Now lets create two dictionaries - train_data_X and train_data_y 

* Run through the train_set, and check if the 'Sales' are not equal to 0 and 'Open' is not equal to 0 ( we do not want to store features for which sales is zero and the store is not open)
* If yes(store is open and sales is not 0), then store the features(from **feature list function**) into a variable named f1
* append the f1 values in train_data_X
* append the **Sales not equal** to 0 to train_data_y

In [None]:
feature_list(train_data[26789])

[2013, 1, 25, 1085, 5, 1, 1, 'BE']

In [None]:
train_data_X = []
train_data_y = []

for record in train_data:
  #your code here
  if record['Open'] == '0' or int(record['Sales']) == 0:
    continue
  else:
    f1 = feature_list(record)
    train_data_X.append(f1)
    train_data_y.append(int(record['Sales']))


In [None]:
#again check how your train_data_X looks
train_data_X[0]

# at this point your data should have 8 values - something like this [1, 948, 2, 0, 2013, 1, 1, 'BW']

[2013, 1, 1, 1097, 2, 0, 1, 'RP']

The next step is going to be labelencoding(the idea is to actually ordinally encode it, but we can use LabelEncoding here as well - look at the sklearn documentation for both) the train_data_X. We do this using LabelEncoder from sklearn

We will run this for the **complete train_data_X**

In [None]:
le = LabelEncoder()
check_X = train_data_X
check_X = np.array(check_X)
train_data_X = np.array(train_data_X)
les = []
for i in range(train_data_X.shape[1]):
    #your code here
    le.fit(train_data_X[:,i])
    train_data_X[:,i] = le.transform(train_data_X[:,i])
    les.append(train_data_X[:,i])

In [None]:
len(les)

8

In [None]:
#again check how your train_data_X looks 
train_data_X[1]

array(['0', '0', '0', '1058', '1', '0', '0', '1'], dtype='<U21')

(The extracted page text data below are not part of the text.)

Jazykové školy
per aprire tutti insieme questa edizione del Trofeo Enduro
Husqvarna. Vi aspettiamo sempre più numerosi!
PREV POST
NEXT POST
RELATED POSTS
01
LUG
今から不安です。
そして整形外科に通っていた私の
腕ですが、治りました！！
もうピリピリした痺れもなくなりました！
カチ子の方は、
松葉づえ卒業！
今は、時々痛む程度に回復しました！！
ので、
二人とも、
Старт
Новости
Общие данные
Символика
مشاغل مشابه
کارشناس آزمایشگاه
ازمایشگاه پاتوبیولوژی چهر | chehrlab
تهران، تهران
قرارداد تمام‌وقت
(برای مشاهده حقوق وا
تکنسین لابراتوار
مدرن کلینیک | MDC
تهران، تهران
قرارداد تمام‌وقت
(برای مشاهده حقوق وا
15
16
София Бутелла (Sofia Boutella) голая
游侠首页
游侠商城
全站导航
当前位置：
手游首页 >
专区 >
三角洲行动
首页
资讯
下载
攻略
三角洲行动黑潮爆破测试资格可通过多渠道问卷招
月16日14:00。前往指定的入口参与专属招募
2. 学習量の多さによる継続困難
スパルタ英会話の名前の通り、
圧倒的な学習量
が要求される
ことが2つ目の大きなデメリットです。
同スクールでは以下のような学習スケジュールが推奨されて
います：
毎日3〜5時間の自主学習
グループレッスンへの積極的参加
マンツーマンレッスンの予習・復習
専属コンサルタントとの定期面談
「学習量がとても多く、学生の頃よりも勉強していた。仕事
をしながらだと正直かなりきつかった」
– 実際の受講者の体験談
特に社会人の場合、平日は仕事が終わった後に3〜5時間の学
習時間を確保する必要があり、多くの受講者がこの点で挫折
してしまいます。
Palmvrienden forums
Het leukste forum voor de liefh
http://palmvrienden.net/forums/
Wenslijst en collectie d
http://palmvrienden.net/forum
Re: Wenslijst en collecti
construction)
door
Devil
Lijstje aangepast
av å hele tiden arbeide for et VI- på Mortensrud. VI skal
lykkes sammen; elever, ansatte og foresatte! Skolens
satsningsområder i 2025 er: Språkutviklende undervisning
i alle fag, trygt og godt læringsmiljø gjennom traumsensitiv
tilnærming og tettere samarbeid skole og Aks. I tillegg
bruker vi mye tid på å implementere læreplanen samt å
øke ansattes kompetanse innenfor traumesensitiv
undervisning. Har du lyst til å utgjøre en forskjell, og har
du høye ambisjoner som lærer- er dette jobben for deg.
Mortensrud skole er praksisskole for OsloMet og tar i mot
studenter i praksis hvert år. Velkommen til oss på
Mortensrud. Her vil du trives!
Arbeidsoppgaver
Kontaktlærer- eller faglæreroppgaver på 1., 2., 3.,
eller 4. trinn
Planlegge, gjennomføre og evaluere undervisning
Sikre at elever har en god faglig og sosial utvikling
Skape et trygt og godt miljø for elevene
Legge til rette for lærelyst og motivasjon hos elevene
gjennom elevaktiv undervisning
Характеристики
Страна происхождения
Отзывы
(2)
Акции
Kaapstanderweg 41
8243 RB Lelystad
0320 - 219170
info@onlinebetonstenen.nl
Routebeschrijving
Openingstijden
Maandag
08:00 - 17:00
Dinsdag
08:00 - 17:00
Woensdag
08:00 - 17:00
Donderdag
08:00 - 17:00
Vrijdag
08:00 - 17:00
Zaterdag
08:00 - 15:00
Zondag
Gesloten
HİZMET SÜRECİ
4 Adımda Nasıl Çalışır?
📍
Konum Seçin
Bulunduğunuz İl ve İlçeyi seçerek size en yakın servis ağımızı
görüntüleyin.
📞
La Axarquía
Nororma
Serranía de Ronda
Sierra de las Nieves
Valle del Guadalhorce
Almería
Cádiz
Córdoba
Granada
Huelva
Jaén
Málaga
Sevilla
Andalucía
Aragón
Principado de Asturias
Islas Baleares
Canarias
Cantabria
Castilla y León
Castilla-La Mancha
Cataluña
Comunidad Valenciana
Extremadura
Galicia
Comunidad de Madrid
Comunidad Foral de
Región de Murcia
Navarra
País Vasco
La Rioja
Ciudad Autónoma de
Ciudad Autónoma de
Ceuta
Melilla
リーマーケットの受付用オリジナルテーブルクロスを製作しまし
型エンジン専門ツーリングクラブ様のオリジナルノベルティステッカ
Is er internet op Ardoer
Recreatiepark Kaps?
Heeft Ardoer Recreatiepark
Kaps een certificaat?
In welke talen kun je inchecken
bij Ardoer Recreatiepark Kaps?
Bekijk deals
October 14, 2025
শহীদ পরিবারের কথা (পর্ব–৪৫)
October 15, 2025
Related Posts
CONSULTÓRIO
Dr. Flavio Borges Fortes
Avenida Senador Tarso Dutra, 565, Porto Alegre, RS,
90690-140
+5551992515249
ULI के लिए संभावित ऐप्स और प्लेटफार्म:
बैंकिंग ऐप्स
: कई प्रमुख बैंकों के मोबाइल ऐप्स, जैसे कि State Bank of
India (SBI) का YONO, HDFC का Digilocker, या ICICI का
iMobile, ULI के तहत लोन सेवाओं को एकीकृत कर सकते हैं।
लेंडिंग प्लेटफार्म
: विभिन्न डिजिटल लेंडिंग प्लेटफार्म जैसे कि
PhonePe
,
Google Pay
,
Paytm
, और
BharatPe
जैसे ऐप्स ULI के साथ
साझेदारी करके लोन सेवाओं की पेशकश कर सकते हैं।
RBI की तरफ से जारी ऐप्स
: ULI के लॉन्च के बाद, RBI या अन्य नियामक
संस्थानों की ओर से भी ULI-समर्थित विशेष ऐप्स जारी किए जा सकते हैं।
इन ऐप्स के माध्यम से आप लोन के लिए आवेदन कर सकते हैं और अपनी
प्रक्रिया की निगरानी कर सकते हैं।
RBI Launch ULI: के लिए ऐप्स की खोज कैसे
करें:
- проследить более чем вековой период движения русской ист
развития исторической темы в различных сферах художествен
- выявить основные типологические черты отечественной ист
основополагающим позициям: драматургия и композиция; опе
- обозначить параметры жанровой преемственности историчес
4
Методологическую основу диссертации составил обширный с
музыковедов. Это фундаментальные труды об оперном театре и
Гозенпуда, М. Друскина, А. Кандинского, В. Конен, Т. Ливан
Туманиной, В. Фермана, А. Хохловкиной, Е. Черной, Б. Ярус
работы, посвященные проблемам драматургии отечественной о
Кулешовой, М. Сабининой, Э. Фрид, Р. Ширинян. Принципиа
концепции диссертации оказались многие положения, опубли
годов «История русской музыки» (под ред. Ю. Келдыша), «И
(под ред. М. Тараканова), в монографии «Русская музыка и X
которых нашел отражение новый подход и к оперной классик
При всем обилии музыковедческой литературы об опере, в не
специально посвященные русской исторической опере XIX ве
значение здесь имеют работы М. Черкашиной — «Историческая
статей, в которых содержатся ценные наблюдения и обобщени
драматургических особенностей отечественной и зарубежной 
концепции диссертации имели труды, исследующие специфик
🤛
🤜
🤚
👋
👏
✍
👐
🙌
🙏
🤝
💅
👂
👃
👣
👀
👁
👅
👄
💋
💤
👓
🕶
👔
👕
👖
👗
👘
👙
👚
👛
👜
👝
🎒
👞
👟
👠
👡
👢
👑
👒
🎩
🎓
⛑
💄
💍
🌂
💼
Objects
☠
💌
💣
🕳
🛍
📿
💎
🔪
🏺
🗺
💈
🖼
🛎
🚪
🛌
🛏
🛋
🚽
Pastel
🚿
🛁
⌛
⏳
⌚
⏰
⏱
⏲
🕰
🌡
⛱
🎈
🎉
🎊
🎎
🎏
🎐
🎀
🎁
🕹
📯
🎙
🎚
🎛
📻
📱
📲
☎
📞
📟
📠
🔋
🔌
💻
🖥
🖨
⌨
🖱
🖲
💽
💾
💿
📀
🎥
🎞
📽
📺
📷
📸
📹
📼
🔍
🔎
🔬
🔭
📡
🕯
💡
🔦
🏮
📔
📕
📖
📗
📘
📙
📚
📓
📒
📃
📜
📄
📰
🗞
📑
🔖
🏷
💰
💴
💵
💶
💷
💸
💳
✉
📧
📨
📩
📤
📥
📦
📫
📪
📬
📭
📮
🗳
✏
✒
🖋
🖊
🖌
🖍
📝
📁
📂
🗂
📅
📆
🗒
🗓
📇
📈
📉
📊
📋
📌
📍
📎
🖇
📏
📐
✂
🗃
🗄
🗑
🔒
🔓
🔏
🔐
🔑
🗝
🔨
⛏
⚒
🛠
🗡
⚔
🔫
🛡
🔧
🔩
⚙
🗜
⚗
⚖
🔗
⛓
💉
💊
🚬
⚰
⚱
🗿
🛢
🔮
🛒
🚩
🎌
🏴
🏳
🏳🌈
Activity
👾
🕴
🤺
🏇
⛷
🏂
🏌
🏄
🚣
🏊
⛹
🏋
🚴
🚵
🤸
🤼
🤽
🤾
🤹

We will dump the les dictionary(defined in the previous step) into les.pickle

And convert our train_data_X as **int** datatype, and save our train_data_y as an **numpy array**

In [None]:
with open('/content/drive/MyDrive/Colab files/Homework 2 - ML2/les.pickle', 'wb') as f:
    pickle.dump(les, f, -1)
train_data_X = train_data_X.astype(int)
train_data_y = np.array(train_data_y)

Finally we will store our train_data_X, train_data_y in a pickle file - **feature_train_data.pickle**

In [None]:
with open('/content/drive/MyDrive/Colab files/Homework 2 - ML2/feature_train_data.pickle', 'wb') as f:
    pickle.dump((train_data_X, train_data_y), f, -1)
    print(train_data_X[0], train_data_y[0])

[  0   0   0 109   1   0   0   7] 5961


## You are done with Part 1 of the Homework!


Save all the pickle files locally in your system/drive - these will be used in the next parts!